[Collection entries]
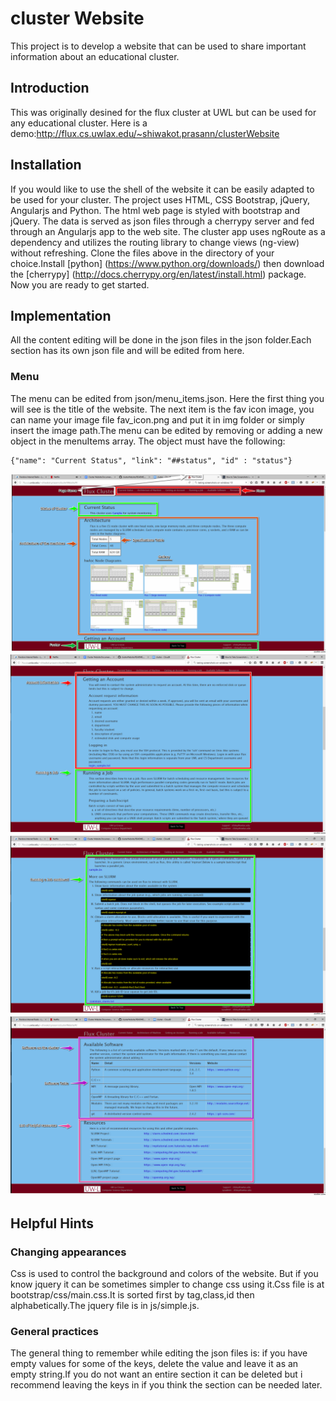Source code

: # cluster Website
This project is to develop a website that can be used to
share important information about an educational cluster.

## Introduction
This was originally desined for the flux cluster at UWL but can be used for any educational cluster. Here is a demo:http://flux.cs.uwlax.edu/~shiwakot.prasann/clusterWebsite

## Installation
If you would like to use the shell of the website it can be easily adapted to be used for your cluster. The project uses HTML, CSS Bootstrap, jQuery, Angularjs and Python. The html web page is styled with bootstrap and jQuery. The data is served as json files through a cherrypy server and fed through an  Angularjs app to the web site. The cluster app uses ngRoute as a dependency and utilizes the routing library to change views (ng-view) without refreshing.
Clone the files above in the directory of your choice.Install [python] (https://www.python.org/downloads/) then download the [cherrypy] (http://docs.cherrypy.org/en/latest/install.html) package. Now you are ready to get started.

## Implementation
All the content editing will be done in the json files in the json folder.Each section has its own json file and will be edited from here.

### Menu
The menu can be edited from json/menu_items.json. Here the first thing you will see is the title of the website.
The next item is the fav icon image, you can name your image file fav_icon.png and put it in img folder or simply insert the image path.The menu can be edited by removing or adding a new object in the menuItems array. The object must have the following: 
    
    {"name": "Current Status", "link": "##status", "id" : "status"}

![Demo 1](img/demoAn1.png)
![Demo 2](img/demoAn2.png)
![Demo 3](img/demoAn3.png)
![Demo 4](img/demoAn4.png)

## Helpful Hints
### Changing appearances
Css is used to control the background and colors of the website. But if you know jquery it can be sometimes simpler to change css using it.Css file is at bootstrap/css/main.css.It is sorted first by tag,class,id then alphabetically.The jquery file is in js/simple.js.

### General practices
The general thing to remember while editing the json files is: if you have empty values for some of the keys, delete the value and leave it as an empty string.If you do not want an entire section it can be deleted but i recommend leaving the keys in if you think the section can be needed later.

■ **What you are asked to do**
Please give the data above again in exact form and omit every picture.

■ **Response area**
Source code

: # cluster Website
This project is to develop a website that can be used to
share important information about an educational cluster.

## Introduction
This was originally desined for the flux cluster at UWL but can be used for any educational cluster. Here is a demo:http://flux.cs.uwlax.edu/~shiwakot.prasann/clusterWebsite

## Installation
If you would like to use the shell of the website it can be easily adapted to be used for your cluster. The project uses HTML, CSS Bootstrap, jQuery, Angularjs and Python. The html web page is styled with bootstrap and jQuery. The data is served as json files through a cherrypy server and fed through an  Angularjs app to the web site. The cluster app uses ngRoute as a dependency and utilizes the routing library to change views (ng-view) without refreshing.
Clone the files above in the directory of your choice.Install [python] (https://www.python.org/downloads/) then download the [cherrypy] (http://docs.cherrypy.org/en/latest/install.html) package. Now you are ready to get started.

## Implementation
All the content editing will be done in the json files in the json folder.Each section has its own json file and will be edited from here.

### Menu
The menu can be edited from json/menu_items.json. Here the first thing you will see is the title of the website.
The next item is the fav icon image, you can name your image file fav_icon.png and put it in img folder or simply insert the image path.The menu can be edited by removing or adding a new object in the menuItems array. The object must have the following: 
    
    {"name": "Current Status", "link": "##status", "id" : "status"}

![Demo 1](img/demoAn1.png)
![Demo 2](img/demoAn2.png)
![Demo 3](img/demoAn3.png)
![Demo 4](img/demoAn4.png)

## Helpful Hints
### Changing appearances
Css is used to control the background and colors of the website. But if you know jquery it can be sometimes simpler to change css using it.Css file is at bootstrap/css/main.css.It is sorted first by tag,class,id then alphabetically.The jquery file is in js/simple.js.

### General practices
The general thing to remember while editing the json files is: if you have empty values for some of the keys, delete the value and leave it as an empty string.If you do not want an entire section it can be deleted but i recommend leaving the keys in if you think the section can be needed later.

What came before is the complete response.